La crainte est que l’actuel faible accès des populations des zones urbaines à l’eau potable les rendent plus susceptibles d’être infectés. Une infection entraînerait des mesures d’isolement qui, si elles se multiplient, risquent d’ébranler les capacités médicales disponibles et d’entraîner une crise sanitaire encore plus grave. Au regard de la situation du continent en matière d’accès à l’eau dans les centres urbains, les mesures fortes tels que le confinement que prône l’OMS pour restreindre la propagation de la maladie risque de ne pas véritablement avoir d’effet dans les pays africains où les populations sont contraintes d’effectuer des réserves d’eau au quotidien.
Confinement
Pour quelques rares pays africains, conscients de leurs faiblesses en matière d’approvisionnement urbain en eau potable, mais qui ont quand même adopté le confinement au regard de l’évolution du nombre de victimes sur leur territoire, des mesures spéciales ont été prévues par le gouvernement. C’est le cas en Afrique du Sud où le président de la République, Cyril Ramaphosa, lors du décret de l’état de catastrophe nationale, le 20 mars 2020, a demandé à Lindiwe Sisulu, la ministre de l’Habitat, de l’eau et de l’assainissement, de répondre aux besoins urgents des populations en leur fournissant de l’eau et des installations sanitaires.
Au Cap oriental par exemple, 47 camions-citernes ont ainsi été acquis pour distribuer de l’eau dans les communautés identifiées pour connaître des pénuries d’eau.
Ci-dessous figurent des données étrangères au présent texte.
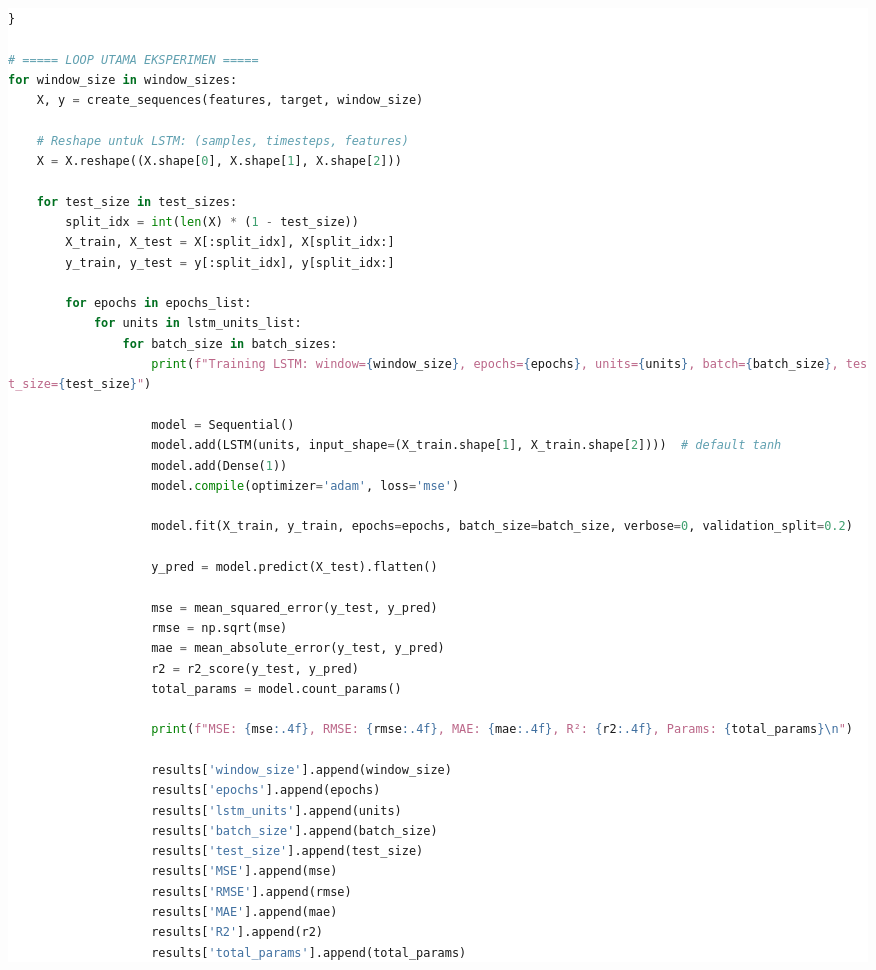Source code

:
 ```python
}

# ===== LOOP UTAMA EKSPERIMEN =====
for window_size in window_sizes:
    X, y = create_sequences(features, target, window_size)

    # Reshape untuk LSTM: (samples, timesteps, features)
    X = X.reshape((X.shape[0], X.shape[1], X.shape[2]))

    for test_size in test_sizes:
        split_idx = int(len(X) * (1 - test_size))
        X_train, X_test = X[:split_idx], X[split_idx:]
        y_train, y_test = y[:split_idx], y[split_idx:]

        for epochs in epochs_list:
            for units in lstm_units_list:
                for batch_size in batch_sizes:
                    print(f"Training LSTM: window={window_size}, epochs={epochs}, units={units}, batch={batch_size}, test_size={test_size}")

                    model = Sequential()
                    model.add(LSTM(units, input_shape=(X_train.shape[1], X_train.shape[2])))  # default tanh
                    model.add(Dense(1))
                    model.compile(optimizer='adam', loss='mse')

                    model.fit(X_train, y_train, epochs=epochs, batch_size=batch_size, verbose=0, validation_split=0.2)

                    y_pred = model.predict(X_test).flatten()

                    mse = mean_squared_error(y_test, y_pred)
                    rmse = np.sqrt(mse)
                    mae = mean_absolute_error(y_test, y_pred)
                    r2 = r2_score(y_test, y_pred)
                    total_params = model.count_params()

                    print(f"MSE: {mse:.4f}, RMSE: {rmse:.4f}, MAE: {mae:.4f}, R²: {r2:.4f}, Params: {total_params}\n")

                    results['window_size'].append(window_size)
                    results['epochs'].append(epochs)
                    results['lstm_units'].append(units)
                    results['batch_size'].append(batch_size)
                    results['test_size'].append(test_size)
                    results['MSE'].append(mse)
                    results['RMSE'].append(rmse)
                    results['MAE'].append(mae)
                    results['R2'].append(r2)
                    results['total_params'].append(total_params)
```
En outre, plus de 1000 réservoirs d’eau ont également été achetés et sont actuellement livrés à ces communautés Dans les autres provinces du pays, la même opération est mise en œuvre. Cette action louable, qui traduit la responsabilité du gouvernement sud-africain face à sa population, représente tout de même un important investissement ponctuel qui, s’il avait été engagé depuis dans l’extension du réseau d’adduction en eau potable, aurait contribué à résoudre une fois pour toute le problème d’une grande partie de la population. Or, une fois la crise passée, il est fort probable que ces mesures d’urgence soient abandonnées et que les populations replongent dans le besoin.
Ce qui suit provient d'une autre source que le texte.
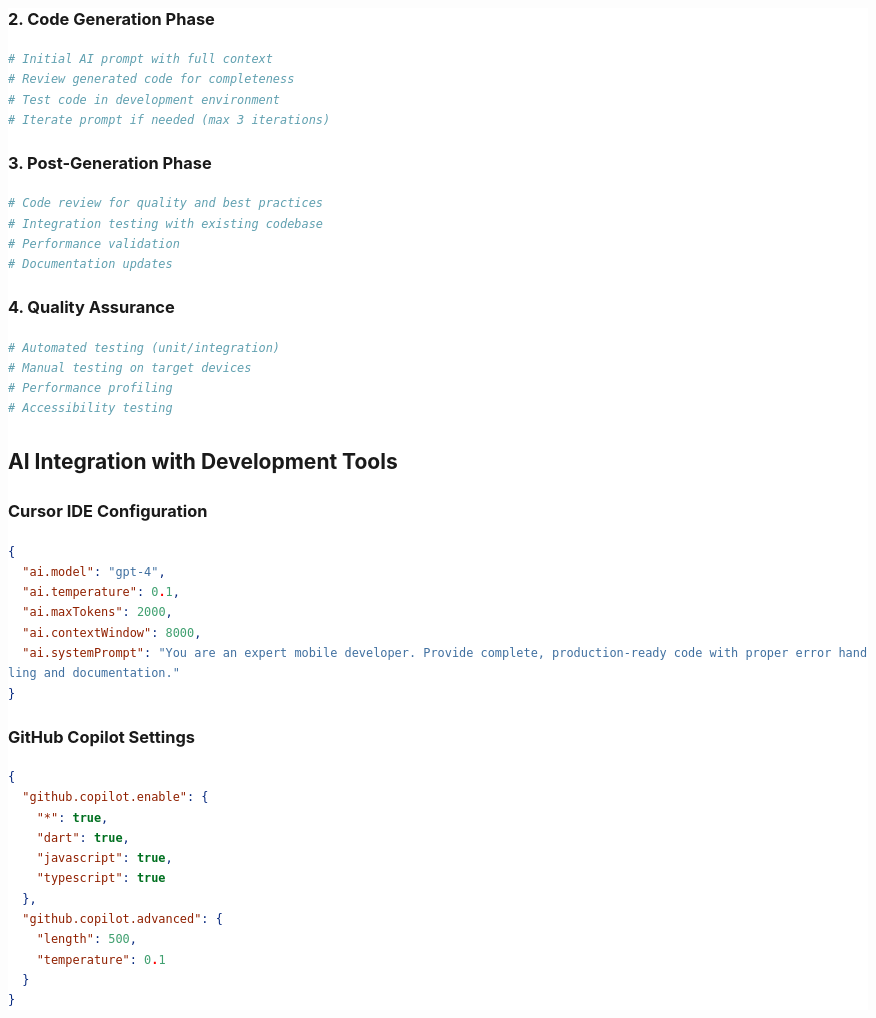 ### 2. Code Generation Phase
```bash
# Initial AI prompt with full context
# Review generated code for completeness
# Test code in development environment
# Iterate prompt if needed (max 3 iterations)
```

### 3. Post-Generation Phase
```bash
# Code review for quality and best practices
# Integration testing with existing codebase
# Performance validation
# Documentation updates
```

### 4. Quality Assurance
```bash
# Automated testing (unit/integration)
# Manual testing on target devices
# Performance profiling
# Accessibility testing
```

## AI Integration with Development Tools

### Cursor IDE Configuration
```json
{
  "ai.model": "gpt-4",
  "ai.temperature": 0.1,
  "ai.maxTokens": 2000,
  "ai.contextWindow": 8000,
  "ai.systemPrompt": "You are an expert mobile developer. Provide complete, production-ready code with proper error handling and documentation."
}
```

### GitHub Copilot Settings
```json
{
  "github.copilot.enable": {
    "*": true,
    "dart": true,
    "javascript": true,
    "typescript": true
  },
  "github.copilot.advanced": {
    "length": 500,
    "temperature": 0.1
  }
}
```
La crise de Covid-19, bien qu’elle soit à l’origine d’un nombre important de décès, d’un ralentissement de l’économie mondiale et qu’elle laisse présager des lendemains difficiles, se révèle toutefois un électrochoc salutaire pour de nombreux pays africains qui doivent prendre conscience de l’urgence de développer leurs infrastructures de base. Ces infrastructures ne garantissent pas uniquement le confort des populations mais jouent un rôle déterminant dans le développement socioéconomique. Sinon, ces pays payeront toujours un lourd tribut humain et économique à chaque catastrophe.